■ **Explore the material**:
[1] Answer these from the text on the model of large-scale societies:
(a) What percentage of variance in the data does the model predict?
(b) What population size defines "large complex societies"?
(c) When did the transition to large-scale societies begin?
[2] Write the next part of the text on the model of large-scale societies, picking up right after its final line.

■ **Document section**:
While existing theories on why there is so much variation in the ability of different human populations to construct viable states are usually formulated verbally, by contrast, the authors’ work leads to sharply defined quantitative predictions, which can be tested empirically.
The model-predicted spread of large-scale societies was very similar to the observed one; the model was able to explain two-thirds of the variation in determining the rise of large-scale societies.
There were several recurrent questions that came up in conversations with reporters:
Why does a question such as this need a computer model to answer?
Although our theory is relatively simple, it’s too complex to reason through using verbal arguments. There are important nonlinear feedback loops that can be captured only mathematically. Furthermore, the heart of our approach is getting detailed, quantitative predictions that can be compared to a large dataset on historical evolution of states in Afroeurasia. This can be done only with a quantitative, dynamical model.
Does this model tell us anything new, or is it a way to confirm what we already know?
The model results in new knowledge. Before we went through this exercise we did not know whether competition between societies, taking the form of warfare, was really an important driver in the evolution of large complex societies. Now we know that it is the main factor, with the presence of agriculture as a necessary condition, and various environmental effects (e.g., rugged terrain) also playing a role. Undoubtedly, cultural peculiarities are also important, although they were not included in the model. But since the model predicts 65 percent of variance in the data, such other factors must be of lesser importance than those included. At best, they provide the remaining 35 percent of the explanation. Our main result, that patterns of warfare are the most important factor explaining the rise and spread of large states is quite novel, and it will not be immediately accepted by most anthropologists and historians (although I expect that political scientists will be more sympathetic). Our results are likely to generate much controversy, which is why we plan to continue with this research program to address various criticisms that people will be bringing forth.
What are “large complex societies”?
In the simplest terms, societies counting a million of individuals or more. Such societies are invariably organized as states, have many complex institutions that are designed to prevent them from breaking up, extensive division of labor, complex internal organization, and so on. So they are ‘complex’ in many different ways
Why do you call these societies “anonymous”?
For most of our evolutionary history humans lived in small-scale societies — numbering just hundreds of people. These human groups were integrated by face-to-face interactions. In other words, everybody knew everybody else. Then there was a transition to large-scale societies, starting 10,000 years ago. In large societies of today each of us knows only a tiny proportion of people — the huge majority is strangers. In this sense our societies are anonymous. We interact all the time with people who are not personally known to us (think of taking a subway in New York City, or shopping in a supermarket).
How did you go about developing this model? How did you decide which data inputs to include?

(Saved entries)
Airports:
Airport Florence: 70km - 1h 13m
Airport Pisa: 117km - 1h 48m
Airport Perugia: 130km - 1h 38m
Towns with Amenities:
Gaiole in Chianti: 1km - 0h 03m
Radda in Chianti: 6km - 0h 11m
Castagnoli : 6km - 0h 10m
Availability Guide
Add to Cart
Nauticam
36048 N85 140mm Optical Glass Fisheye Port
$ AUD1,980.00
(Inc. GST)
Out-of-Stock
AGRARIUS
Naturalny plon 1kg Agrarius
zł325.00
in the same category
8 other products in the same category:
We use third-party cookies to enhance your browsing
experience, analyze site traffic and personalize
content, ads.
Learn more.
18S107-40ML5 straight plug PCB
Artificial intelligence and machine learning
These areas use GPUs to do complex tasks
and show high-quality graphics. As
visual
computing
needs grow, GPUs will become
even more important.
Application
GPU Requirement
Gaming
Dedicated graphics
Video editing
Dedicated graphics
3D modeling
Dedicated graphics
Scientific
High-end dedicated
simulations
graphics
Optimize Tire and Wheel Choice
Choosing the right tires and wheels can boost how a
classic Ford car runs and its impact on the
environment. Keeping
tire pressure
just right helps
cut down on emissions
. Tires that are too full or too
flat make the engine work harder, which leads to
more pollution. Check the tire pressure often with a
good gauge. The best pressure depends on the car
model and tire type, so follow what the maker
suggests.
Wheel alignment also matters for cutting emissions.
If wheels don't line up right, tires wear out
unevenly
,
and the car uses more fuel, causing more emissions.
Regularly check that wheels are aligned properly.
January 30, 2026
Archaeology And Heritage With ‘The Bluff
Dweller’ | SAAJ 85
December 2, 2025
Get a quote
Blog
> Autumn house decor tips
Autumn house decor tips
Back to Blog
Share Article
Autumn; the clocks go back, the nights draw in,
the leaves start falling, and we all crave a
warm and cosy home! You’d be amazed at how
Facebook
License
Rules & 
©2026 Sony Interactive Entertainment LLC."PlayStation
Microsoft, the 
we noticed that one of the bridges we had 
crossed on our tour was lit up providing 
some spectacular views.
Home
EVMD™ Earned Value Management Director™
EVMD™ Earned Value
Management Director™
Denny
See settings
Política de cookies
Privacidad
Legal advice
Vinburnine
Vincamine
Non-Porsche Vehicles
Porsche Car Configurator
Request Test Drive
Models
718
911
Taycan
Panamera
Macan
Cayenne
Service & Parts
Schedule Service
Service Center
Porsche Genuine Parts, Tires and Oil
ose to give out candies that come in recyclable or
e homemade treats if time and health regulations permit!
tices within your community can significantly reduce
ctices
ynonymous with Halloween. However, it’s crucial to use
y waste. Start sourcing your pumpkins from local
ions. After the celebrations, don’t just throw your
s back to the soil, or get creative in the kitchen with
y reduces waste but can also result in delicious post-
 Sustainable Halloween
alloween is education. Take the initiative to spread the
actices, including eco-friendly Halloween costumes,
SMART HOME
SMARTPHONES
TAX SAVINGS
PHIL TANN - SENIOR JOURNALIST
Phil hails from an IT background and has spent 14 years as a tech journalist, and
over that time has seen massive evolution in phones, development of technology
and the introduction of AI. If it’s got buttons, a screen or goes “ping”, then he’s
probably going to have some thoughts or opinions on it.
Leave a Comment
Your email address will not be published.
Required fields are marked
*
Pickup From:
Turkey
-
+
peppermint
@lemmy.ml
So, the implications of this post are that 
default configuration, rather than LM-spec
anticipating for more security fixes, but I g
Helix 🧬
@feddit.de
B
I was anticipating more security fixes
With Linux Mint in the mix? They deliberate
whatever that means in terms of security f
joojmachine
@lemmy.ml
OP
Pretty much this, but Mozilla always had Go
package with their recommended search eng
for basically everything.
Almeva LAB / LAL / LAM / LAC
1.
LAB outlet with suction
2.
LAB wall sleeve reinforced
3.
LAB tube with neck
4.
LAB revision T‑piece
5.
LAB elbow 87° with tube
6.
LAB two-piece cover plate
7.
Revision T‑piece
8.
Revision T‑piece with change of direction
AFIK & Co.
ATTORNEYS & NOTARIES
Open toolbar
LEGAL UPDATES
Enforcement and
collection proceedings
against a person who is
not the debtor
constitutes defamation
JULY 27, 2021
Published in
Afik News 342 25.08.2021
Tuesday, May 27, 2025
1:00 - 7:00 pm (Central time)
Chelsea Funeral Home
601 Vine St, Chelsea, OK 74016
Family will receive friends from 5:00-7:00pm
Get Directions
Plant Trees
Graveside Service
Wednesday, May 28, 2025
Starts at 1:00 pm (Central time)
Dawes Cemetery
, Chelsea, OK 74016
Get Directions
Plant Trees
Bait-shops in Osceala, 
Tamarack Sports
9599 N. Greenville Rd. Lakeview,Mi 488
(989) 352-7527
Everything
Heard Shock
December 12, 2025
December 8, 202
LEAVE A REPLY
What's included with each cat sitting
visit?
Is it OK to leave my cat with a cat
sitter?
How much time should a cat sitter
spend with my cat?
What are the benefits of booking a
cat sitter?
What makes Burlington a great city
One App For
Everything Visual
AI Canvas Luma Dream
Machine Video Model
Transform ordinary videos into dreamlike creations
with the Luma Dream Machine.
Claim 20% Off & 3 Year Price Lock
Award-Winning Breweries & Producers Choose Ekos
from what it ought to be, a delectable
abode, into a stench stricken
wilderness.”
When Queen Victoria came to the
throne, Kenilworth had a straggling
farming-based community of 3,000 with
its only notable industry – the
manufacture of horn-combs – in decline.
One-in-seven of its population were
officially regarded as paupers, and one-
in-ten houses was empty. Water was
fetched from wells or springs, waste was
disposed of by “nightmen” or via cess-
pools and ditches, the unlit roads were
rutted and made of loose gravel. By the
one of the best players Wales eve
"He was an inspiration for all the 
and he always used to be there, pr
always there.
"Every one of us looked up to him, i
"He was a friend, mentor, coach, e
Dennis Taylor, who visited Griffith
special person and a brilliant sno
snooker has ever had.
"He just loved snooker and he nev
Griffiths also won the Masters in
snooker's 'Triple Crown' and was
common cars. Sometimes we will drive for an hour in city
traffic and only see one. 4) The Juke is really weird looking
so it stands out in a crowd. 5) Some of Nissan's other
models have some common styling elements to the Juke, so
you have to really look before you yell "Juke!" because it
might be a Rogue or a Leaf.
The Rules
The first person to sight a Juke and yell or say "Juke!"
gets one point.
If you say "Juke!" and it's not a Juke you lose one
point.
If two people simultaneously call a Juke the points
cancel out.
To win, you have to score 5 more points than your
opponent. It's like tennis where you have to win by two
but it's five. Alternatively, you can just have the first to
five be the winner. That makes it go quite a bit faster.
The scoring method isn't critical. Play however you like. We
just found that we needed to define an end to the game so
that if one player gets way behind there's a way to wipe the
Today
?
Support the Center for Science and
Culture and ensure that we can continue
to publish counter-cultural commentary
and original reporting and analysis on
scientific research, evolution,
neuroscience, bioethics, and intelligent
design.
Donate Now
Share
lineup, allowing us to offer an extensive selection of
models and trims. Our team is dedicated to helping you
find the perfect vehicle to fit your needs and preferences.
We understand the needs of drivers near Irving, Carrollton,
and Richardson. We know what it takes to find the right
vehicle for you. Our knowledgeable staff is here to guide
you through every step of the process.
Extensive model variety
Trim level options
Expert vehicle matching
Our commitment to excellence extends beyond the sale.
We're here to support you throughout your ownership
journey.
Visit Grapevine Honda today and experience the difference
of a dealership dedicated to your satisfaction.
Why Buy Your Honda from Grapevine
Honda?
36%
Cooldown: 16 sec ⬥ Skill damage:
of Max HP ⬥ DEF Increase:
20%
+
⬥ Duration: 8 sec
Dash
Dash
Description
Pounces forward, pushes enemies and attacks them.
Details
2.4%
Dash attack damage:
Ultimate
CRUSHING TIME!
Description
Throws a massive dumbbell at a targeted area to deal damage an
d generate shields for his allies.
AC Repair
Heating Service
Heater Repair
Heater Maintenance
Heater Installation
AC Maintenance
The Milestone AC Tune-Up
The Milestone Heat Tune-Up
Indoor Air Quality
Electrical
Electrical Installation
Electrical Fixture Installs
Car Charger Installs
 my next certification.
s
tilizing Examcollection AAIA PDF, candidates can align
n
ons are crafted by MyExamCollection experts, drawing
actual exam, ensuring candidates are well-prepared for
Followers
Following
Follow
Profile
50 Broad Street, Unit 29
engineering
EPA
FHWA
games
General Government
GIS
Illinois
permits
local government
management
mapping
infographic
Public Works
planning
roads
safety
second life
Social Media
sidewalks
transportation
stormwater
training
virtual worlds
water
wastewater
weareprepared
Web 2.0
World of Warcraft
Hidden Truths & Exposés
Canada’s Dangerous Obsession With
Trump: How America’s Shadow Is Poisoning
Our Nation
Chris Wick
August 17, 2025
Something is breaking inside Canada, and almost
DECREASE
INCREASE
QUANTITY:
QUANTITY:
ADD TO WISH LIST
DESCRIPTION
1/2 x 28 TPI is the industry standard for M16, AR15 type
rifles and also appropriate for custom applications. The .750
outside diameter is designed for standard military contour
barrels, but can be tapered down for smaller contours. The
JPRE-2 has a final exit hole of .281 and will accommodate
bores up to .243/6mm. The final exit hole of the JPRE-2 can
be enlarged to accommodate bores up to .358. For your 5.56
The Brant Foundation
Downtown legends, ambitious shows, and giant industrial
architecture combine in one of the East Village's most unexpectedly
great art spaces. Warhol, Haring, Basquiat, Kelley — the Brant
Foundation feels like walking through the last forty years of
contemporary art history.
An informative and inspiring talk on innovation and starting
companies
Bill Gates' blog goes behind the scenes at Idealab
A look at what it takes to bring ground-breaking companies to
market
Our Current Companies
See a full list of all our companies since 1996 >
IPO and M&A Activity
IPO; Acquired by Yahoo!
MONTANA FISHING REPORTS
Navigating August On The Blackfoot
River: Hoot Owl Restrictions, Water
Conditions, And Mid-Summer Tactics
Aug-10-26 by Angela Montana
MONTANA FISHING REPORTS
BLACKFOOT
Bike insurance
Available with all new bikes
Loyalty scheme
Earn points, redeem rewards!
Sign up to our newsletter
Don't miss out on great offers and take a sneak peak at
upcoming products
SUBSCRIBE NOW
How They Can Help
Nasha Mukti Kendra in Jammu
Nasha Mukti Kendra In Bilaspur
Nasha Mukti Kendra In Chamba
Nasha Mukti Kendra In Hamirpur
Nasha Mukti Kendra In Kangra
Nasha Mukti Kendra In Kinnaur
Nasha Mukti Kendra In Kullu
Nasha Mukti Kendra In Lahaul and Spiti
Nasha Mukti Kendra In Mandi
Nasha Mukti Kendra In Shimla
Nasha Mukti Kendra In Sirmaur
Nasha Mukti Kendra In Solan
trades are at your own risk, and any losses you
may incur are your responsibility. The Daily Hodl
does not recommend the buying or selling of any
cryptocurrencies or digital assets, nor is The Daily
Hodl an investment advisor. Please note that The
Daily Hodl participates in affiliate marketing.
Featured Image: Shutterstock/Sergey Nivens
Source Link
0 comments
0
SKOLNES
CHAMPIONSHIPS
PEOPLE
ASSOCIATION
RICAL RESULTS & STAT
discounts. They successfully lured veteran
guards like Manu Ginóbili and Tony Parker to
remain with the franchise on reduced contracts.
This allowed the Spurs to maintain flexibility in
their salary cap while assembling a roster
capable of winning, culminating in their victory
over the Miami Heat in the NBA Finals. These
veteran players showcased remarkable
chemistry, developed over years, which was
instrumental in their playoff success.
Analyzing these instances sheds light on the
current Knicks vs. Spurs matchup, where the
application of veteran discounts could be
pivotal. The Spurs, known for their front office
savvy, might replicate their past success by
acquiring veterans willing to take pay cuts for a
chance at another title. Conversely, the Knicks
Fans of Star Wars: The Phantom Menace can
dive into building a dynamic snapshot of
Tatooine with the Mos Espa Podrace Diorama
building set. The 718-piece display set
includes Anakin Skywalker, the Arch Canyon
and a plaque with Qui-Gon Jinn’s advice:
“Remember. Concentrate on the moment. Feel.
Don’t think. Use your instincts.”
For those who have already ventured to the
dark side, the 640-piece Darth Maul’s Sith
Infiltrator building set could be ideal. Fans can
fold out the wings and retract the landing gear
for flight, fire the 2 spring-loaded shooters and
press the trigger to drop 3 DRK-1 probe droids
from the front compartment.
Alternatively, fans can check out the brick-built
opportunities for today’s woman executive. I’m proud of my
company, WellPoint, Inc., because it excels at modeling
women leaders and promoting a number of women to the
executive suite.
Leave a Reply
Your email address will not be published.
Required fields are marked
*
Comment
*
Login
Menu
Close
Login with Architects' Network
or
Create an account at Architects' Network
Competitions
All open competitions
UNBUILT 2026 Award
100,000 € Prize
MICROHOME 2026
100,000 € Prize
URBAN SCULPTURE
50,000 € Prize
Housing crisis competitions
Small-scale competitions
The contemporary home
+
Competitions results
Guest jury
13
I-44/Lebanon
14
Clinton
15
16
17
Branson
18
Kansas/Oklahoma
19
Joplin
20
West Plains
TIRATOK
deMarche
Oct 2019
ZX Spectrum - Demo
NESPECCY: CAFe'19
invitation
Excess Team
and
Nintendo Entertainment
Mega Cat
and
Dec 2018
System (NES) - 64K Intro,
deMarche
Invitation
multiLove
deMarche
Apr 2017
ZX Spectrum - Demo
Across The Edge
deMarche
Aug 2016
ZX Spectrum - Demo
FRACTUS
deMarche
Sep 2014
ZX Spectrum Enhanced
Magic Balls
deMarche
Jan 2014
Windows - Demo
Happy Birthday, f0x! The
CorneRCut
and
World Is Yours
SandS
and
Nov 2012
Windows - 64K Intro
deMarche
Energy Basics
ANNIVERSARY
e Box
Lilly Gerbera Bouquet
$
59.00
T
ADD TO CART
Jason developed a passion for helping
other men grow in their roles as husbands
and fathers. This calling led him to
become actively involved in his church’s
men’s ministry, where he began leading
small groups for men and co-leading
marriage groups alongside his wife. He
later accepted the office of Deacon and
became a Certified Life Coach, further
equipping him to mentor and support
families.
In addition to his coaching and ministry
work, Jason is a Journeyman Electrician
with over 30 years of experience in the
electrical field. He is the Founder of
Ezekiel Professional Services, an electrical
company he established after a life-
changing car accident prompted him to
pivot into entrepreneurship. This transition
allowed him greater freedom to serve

■ **Results by task**:
[1]
(a) 65 percent
(b) A million individuals or more
(c) 10,000 years ago

[2]
Our model was guided by a general theoretical framework — cultural multilevel selection (CMLS). This theory predicts that competition between societies is the main driver of evolution of complex societies. Thus, emphasis on warfare. But then we needed to ‘operationalize’ such quantities as ‘warfare intensity’. What does it mean? It turned out that for the period of history we focused on, 1500 BC–1500 AD, we could capitalize on the spread of warhorse-related technologies as a proxy for intense warfare. The importance of rugged terrain was also suggested by the CMLS theory. It is easier to defend mountainous areas.
And it is clear that agriculture is a necessary condition for the rise of complex societies. That was already well known. However, our model shows that just the spread of agriculture does a not-so-great job explaining where and when large-scale societies arise. It’s a necessary, but far from sufficient condition. Warfare patterns do the bulk of explanation — that’s what allowed such a remarkably good match between model results and data.
Why do you think intense warfare and the spread of war technology turned out to be so important in deciding which large states would form?
That comes out from the CMLS theory, as I explained earlier. To evolve to a large size, societies need special institutions that are needed for holding them together; preventing them for splitting along the seams. But such institutions have large internal costs and, without constant competition from other societies, they collapse. Only constant competition between societies ensures that ultrasocial norms and institutions will persist and spread. So it really was war that made the state.
Were you at all surprised by these results?
I was certainly surprised by how well the model predicted the data. Even with first-guess parameters, the ones I tried during the early phase of the work, the model output looked very much like data. Quantitatively the model explained >50% of variance. Moderate adjustments of just 4 parameters increased prediction to 65%. This is much better than anyone, including myself, had thought can be done with historical data. Even though history is very complex, it turns out that simple models can capture very well many of its patterns.
What are the limitations of this sort of approach? Are there any nuances or particular cultures’ idiosyncrasies that affect their expansion and can’t be incorporated into mathematical models?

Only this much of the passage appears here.